What I like about the Gary Fong is that you can use it in many different ways. The Flashbender seams to be very versatile as well.

I saw some nice home made diffusor solutions. However I'd prefer not to use them for various reasons although I'm sure they might do just as well as the products you can buy.

What do you guys think about this gear? Can you recommend something better?


----------



## benique (Feb 18, 2015)

I'll reply for the ones interested in knowing what I choose. After a lot of research I bought the following.
Yn-E3-RT
5 x YN 600EX-RT
Lots of Eneloop batteries + Ansmann Powerline 4 Pro
Jinbei M-1400 Octobox
Jinbei 70x100 Softbox
Shoot through umbrella
2 x Manfrotto Mini Compact Stand 1051BAC
Meike Tripod

I'm very happy with my purchase. I paid a bit over 1000 USD for all the stuff. The flashes and the trigger have been very reliable. They fired every time with the right power.
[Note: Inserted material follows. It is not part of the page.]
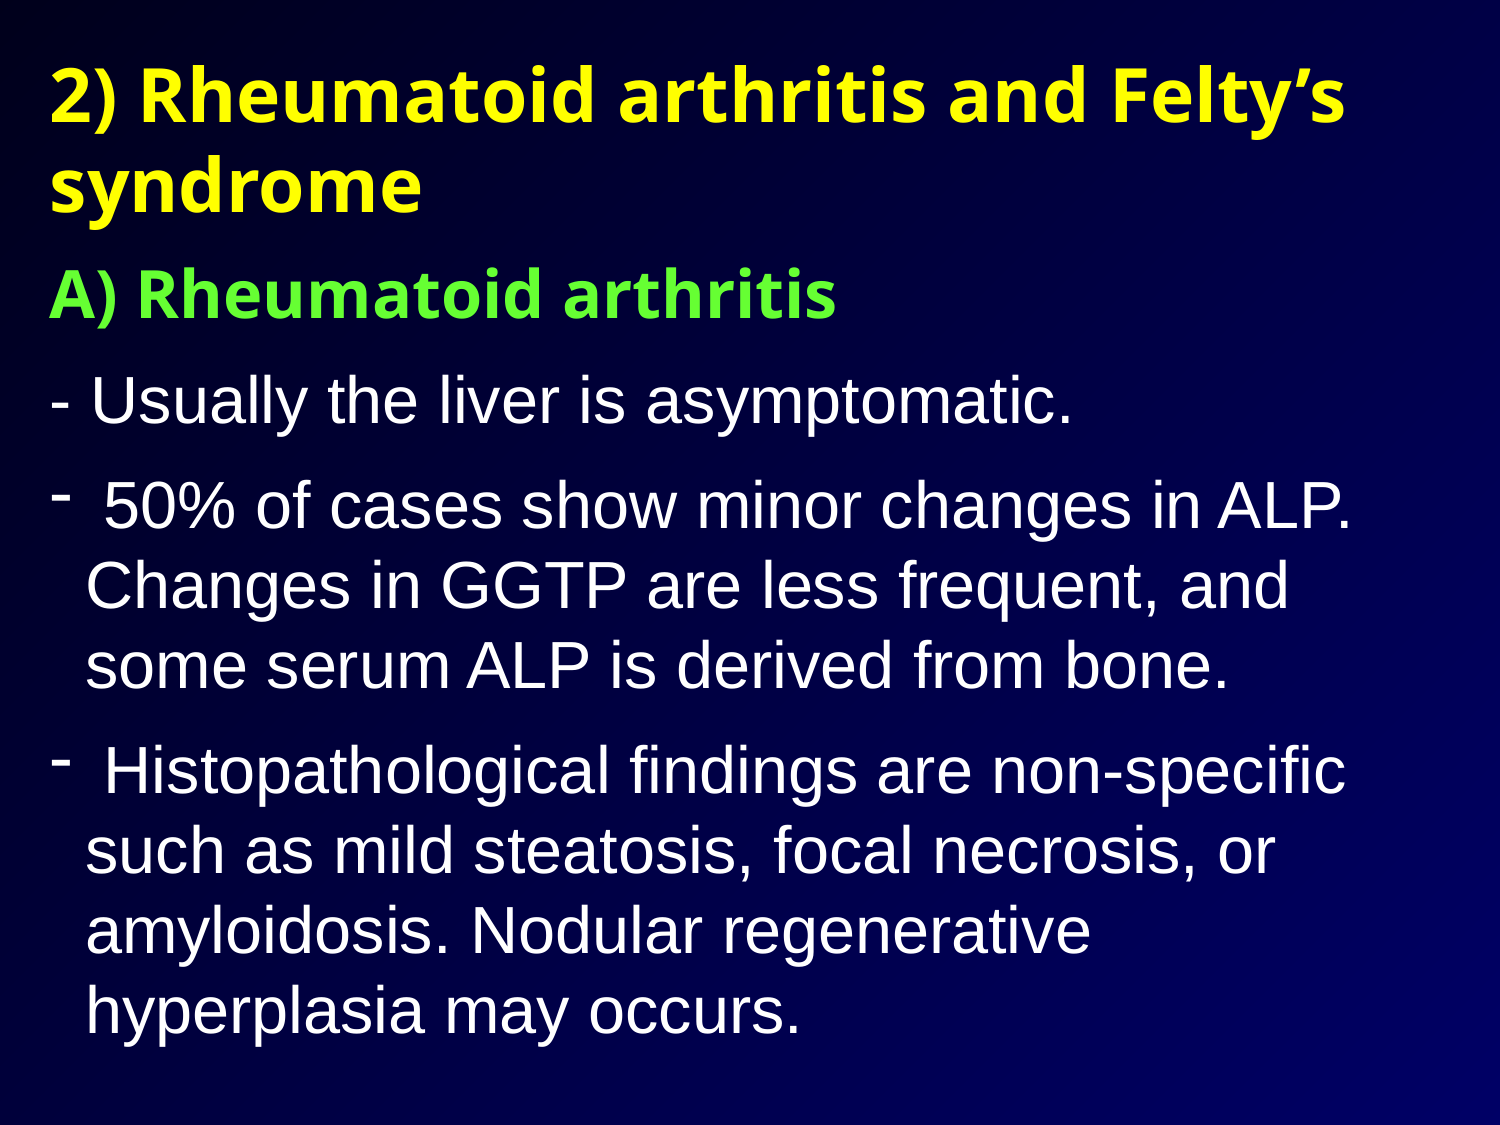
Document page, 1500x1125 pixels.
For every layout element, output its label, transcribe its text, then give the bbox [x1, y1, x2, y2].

The canon flashes (580EX II and 430EX II) that I used before often didn't fire with the optical triggering because they didn't catch enough light.


----------



## Jim Saunders (Feb 18, 2015)

I'm glad you found some kit you're happy with, I'm curious to hear you the lights hold up. Two or more lights together can share the burden so they recycle faster, for some activities that helps a lot.

Jim


----------



## benique (Feb 19, 2015)

They recycle very fast anyways. They are faster than the Canon 600EX-RT.


----------